I have a deep fear of running out of chocolate, which has no clinical name that I can find, so let’s call it nochocophobia. Chocolate pulls me in, like the moon’s gravity pulling on the oceans. What would happen if there were no tides? Bad things, I presume. So we must never run out of tides or chocolate. I’ve been known to keep chocolate stashes hidden in various locations around the house, for those times when I need a chocolate hit and I’m far from the kitchen, or, let’s be honest, when I’m trying to keep it hidden.

Interestingly, I found out a few years ago that it’s possible to hide my stash in plain sight. We were recipients of a bag of 20 full size KitKat bars in a pantry shower when we moved to a new town and a new church. The entire family was aware of the KitKats, and they all knew they were in a kitchen drawer. But nobody ever asked for one, and everyone forgot they existed. Except me. I remembered. Over the next few months, while cooking dinner, and while the rest of the family was in the family room, watching TV or doing homework (the two rooms are actually one room), I’d periodically remove a KitKat from the drawer and eat the whole thing, literally in plain view, if anyone had bothered to pay attention. It’s true that I never offered one to anybody, but they were free to go get one any time. Eventually the KitKats were no more.
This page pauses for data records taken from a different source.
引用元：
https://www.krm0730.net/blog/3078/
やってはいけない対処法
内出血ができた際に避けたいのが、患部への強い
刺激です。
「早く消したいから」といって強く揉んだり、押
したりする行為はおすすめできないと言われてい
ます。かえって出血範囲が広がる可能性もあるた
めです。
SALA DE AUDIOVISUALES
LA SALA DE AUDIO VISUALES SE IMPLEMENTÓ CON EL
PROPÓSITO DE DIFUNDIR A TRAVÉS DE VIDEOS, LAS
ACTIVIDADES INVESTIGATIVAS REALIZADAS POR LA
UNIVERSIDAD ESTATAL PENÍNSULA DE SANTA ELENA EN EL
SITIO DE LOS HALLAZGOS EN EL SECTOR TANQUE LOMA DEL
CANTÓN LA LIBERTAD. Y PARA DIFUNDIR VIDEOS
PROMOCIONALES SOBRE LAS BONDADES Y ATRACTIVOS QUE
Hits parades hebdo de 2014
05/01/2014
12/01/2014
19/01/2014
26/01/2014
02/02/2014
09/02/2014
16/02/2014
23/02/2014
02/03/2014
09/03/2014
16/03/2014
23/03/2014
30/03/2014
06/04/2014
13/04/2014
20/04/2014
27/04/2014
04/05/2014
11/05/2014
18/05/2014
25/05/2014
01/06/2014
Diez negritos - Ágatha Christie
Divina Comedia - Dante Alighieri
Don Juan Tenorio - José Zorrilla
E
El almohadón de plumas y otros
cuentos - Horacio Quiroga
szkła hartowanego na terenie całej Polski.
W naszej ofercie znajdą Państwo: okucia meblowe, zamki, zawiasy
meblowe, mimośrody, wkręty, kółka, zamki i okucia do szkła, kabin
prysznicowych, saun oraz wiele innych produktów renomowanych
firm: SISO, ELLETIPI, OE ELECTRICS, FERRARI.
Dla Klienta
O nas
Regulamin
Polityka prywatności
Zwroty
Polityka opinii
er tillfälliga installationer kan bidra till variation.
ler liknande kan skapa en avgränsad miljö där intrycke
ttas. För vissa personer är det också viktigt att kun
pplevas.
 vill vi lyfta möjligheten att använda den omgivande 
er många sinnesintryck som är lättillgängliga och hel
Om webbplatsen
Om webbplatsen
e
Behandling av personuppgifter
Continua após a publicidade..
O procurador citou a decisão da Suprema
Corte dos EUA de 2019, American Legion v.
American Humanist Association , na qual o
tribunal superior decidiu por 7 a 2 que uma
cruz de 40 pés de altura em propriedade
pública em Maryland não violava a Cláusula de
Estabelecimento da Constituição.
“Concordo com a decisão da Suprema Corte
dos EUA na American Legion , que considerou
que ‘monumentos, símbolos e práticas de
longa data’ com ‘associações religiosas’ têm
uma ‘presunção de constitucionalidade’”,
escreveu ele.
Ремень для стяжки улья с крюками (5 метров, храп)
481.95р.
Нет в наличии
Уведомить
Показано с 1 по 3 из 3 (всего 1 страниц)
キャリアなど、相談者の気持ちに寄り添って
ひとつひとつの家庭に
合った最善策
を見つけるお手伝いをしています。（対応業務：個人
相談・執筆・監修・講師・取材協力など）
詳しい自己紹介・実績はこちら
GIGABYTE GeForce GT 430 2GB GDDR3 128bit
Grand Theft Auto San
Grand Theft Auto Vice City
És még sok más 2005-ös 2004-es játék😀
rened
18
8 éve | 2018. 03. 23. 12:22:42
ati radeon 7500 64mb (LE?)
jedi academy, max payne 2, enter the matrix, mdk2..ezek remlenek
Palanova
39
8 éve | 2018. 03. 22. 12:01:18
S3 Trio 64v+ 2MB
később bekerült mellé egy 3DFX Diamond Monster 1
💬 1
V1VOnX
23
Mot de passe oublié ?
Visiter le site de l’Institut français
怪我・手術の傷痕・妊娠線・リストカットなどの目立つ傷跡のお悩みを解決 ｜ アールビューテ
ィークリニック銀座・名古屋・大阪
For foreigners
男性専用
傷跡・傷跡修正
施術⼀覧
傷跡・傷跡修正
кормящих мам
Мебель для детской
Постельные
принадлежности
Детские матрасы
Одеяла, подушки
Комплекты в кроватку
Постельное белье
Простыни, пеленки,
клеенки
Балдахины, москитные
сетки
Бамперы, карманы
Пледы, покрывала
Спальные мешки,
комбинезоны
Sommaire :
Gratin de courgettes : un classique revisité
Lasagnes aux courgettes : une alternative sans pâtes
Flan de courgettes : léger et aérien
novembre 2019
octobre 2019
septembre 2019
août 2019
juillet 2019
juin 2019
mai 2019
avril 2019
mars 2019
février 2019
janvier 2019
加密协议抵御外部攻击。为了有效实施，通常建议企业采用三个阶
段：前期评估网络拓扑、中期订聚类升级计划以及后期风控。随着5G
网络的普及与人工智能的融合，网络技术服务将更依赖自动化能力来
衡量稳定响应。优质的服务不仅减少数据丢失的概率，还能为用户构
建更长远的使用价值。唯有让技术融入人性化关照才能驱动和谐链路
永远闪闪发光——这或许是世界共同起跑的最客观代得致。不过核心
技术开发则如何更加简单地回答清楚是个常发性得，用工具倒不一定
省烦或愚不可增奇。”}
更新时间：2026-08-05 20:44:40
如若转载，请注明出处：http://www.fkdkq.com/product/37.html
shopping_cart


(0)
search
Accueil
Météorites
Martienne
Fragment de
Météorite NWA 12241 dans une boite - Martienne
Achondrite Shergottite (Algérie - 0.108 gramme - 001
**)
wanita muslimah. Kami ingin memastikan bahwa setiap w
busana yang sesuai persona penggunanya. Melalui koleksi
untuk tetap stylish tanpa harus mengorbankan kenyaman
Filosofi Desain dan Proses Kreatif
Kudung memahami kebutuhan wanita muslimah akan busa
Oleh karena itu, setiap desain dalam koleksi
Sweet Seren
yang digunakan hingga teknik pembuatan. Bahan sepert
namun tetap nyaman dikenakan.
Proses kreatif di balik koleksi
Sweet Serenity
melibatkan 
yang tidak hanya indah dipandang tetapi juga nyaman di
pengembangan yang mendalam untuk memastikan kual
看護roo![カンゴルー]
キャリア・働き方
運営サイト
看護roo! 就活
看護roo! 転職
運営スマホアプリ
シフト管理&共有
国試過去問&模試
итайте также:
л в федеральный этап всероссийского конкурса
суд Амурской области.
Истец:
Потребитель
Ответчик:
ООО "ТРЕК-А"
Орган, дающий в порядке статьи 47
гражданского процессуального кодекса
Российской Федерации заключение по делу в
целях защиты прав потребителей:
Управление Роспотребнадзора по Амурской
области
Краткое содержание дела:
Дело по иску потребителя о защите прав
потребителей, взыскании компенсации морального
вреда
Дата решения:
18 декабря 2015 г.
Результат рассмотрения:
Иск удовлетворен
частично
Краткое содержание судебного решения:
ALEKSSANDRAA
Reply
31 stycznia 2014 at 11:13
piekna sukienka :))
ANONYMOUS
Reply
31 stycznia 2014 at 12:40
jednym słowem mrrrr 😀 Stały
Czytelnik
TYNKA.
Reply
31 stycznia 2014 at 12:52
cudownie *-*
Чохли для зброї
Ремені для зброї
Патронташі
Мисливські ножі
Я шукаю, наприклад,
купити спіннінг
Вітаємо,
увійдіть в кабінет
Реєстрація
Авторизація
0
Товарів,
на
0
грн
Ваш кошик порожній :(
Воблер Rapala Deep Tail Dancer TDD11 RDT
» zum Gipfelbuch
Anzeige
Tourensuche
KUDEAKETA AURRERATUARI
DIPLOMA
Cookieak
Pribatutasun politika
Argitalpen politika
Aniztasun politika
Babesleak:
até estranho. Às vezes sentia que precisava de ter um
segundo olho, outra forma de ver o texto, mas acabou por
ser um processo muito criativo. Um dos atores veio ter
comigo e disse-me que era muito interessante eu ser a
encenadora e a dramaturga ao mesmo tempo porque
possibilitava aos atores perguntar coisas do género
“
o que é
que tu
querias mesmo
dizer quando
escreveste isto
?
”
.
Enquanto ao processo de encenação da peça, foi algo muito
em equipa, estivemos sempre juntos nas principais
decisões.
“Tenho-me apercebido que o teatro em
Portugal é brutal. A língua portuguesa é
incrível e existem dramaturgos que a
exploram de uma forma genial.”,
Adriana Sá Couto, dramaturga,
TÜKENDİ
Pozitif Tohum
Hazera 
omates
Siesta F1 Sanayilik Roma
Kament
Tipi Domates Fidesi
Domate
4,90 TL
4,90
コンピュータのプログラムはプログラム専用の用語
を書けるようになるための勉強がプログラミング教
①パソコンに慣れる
One day, months later, one of the kids said, hey, where’s that bag of KitKats we got for the pantry shower? Confession time, followed by shock and recriminations. I maintain it was their own responsibility to remember where the KitKats were, and help themselves. Apparently their fear of missing out wasn’t strong enough to make them inquire as to the whereabouts of the KitKats earlier in the game. This isn’t my fault. Where chocolate is concerned, it’s every woman for herself.

My greatest fear is not nochocophobia, pushacrophobia, FOMO, claustrophobia, acrophobia, or even snakeophobia. My greatest fear is abibliophobia, the fear of running out of books. There’s nothing so horrifying to me as being stuck on a plane, in a waiting room, or at home, with nothing to read, or at least nothing interesting to read. I feel best when surrounded by filled bookshelves, piles of magazines on the coffee table, and a healthy stack of library books waiting to be read. When faced with nothing to read, I get twitchy and anxious. The world of books is going on without me, and I can’t stand it. And by the way, this phobia leads to book greed. I cannot go to the library and check out just one book. I have trouble limiting it to ten, and often stagger out with more than that. I need a cushion, so when I finish one I can immediately go on to the next. I simply love a bounty of books. They are my good and treasured friends.

As I attempt to bring this to a close, I’m haunted by how-do-I-end-this-blogophobia. In writing, beginnings and endings are tricky. You can tank the whole thing with a boring beginning or a bad ending. I’ll just say I hope you’ve found this discussion of my phobias enlightening. If you’re feeling phobic after reading, I recommend chocolate therapy, which will get you through just about anything.